**Puzzle 131.** How many functors are there from \\(\mathbf{2}\\) to \\(\mathbf{3}\\), and how many natural transformations are there between all these functors? Again, it may help to draw a graph.

There are three functors \\(F\\), \\(F'\\), and \\(F''\\) mapping \\(f_1\\) in \\(\mathbf{2}\\) to morphisms of lengths 0, 1 and 2 sending \\(v_1\\) in \\(\mathbf{2}\\) to \\(v_1\\) in \\(\mathbf{3}\\). Similarly two functors \\(G\\) and \\(G'\\) sending \\(f_1\\) to morphisms of length 0 or 1 starting at \\(v_2\\). Last a functor \\(H\\) sending \\(f_1\\) to the identity on \\(v_3\\).

So six functors.

I drew a graph of natural transformations between them, and avoiding the urge to invent new backwards morphisms this time, came up with \\(F \Rightarrow F' \Rightarrow F''\\), and \\(G \Rightarrow G' \Rightarrow H\\), with further transformations \\(F' \Rightarrow G\\) and \\(F'' \Rightarrow G'\\).

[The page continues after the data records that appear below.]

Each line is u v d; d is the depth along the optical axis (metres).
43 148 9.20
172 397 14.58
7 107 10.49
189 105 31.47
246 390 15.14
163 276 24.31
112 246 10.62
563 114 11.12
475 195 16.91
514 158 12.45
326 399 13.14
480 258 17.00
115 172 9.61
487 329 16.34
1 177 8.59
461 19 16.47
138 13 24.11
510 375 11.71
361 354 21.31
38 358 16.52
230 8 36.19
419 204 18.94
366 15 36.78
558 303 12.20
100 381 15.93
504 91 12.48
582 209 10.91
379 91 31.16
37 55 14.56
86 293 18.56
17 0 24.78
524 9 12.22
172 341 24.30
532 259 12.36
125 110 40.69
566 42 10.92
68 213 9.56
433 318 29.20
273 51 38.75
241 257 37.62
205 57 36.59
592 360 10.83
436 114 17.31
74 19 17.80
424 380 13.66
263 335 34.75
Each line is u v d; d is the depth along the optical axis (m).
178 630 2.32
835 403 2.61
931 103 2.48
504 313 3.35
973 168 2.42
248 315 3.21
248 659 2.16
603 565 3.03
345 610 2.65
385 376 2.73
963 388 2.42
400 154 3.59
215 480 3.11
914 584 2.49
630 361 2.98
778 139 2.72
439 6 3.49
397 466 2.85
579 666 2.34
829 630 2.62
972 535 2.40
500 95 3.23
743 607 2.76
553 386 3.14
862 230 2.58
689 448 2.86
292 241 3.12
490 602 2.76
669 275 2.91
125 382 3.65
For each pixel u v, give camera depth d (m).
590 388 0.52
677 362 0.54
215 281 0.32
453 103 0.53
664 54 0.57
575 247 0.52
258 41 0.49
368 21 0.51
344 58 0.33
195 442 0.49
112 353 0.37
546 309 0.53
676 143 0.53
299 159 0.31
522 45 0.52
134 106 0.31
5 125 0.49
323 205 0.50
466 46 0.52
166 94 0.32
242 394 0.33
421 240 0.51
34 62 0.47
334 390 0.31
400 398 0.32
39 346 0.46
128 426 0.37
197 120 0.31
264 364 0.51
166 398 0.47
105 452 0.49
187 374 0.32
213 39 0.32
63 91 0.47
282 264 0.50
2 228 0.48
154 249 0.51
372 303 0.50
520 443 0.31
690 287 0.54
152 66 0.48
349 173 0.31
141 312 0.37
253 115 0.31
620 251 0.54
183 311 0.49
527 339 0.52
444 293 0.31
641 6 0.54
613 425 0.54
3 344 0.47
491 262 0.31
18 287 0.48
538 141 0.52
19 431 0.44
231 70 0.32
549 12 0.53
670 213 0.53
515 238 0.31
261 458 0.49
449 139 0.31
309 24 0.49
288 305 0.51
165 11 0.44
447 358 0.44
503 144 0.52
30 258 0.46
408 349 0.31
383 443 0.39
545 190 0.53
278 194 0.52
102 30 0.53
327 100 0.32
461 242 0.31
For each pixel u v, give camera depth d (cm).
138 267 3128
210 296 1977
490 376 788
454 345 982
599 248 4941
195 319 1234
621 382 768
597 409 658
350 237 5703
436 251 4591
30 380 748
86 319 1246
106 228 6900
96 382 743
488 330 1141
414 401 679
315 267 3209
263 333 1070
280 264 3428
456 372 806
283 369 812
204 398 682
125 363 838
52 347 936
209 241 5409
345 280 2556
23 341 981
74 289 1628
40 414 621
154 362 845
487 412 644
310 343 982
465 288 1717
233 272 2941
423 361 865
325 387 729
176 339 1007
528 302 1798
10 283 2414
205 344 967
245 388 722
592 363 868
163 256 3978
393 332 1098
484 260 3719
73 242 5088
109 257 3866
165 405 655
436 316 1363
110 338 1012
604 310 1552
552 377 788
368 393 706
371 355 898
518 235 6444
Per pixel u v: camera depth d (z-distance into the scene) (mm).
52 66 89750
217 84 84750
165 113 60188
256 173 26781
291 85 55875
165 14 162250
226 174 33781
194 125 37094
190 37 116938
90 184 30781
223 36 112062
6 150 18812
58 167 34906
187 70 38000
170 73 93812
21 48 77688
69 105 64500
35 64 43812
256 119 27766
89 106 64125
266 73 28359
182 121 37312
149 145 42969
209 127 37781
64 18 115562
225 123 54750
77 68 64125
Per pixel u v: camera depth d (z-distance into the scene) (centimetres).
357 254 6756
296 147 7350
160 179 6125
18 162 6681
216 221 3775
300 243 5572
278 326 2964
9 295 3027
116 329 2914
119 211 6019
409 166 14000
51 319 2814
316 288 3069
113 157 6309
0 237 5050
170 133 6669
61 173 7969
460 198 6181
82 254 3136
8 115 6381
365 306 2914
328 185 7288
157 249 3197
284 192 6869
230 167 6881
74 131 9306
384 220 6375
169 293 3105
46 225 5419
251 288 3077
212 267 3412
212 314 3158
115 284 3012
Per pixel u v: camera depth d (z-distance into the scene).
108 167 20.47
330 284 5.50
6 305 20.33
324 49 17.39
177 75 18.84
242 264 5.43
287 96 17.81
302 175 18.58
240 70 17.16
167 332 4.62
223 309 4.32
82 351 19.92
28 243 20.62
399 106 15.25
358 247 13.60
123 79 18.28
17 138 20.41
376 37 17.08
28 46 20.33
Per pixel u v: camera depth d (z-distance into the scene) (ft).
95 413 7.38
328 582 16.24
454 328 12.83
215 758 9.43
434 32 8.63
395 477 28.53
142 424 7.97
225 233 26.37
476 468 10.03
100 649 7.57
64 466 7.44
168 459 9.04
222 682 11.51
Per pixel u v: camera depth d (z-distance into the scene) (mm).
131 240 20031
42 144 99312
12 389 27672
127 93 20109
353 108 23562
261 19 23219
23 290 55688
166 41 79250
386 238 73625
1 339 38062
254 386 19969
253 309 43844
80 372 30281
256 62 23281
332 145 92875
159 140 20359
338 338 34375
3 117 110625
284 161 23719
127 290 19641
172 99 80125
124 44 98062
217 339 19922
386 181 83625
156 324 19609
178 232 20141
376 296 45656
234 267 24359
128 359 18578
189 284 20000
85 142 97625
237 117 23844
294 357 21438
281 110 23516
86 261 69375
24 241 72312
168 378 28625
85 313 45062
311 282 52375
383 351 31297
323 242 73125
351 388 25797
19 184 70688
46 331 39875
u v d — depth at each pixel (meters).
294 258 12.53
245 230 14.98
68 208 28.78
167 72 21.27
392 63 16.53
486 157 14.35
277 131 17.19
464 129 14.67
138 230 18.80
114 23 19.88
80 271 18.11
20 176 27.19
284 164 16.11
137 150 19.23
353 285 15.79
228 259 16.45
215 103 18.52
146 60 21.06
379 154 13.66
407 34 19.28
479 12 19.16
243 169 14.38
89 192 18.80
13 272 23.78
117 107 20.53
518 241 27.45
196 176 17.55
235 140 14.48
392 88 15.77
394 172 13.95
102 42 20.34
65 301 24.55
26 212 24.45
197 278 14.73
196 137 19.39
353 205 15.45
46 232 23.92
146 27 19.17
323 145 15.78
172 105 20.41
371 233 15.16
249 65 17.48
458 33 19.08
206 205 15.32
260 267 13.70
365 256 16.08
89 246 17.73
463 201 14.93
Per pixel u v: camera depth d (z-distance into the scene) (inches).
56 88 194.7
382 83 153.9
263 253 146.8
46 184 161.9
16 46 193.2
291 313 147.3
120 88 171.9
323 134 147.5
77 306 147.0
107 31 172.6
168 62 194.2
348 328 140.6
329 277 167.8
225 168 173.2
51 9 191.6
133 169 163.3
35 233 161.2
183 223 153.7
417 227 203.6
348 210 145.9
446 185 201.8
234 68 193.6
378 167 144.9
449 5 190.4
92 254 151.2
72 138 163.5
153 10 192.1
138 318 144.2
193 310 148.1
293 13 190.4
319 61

The total number of natural transformations will be the count of all paths on this graph:

- 6 of length 0 (the identity transformations)
- 6 of length 1 (the transformation arrows on the graph)
- 6 of length 2 (three via F'', three via G)
- 4 of length 3 (two via F'', two via G)
- 2 of length 4 (one via F'', one via G)

That's a total of 24 natural transformations between functors from \\(\mathbf{2}\\) to \\(\mathbf{3}\\).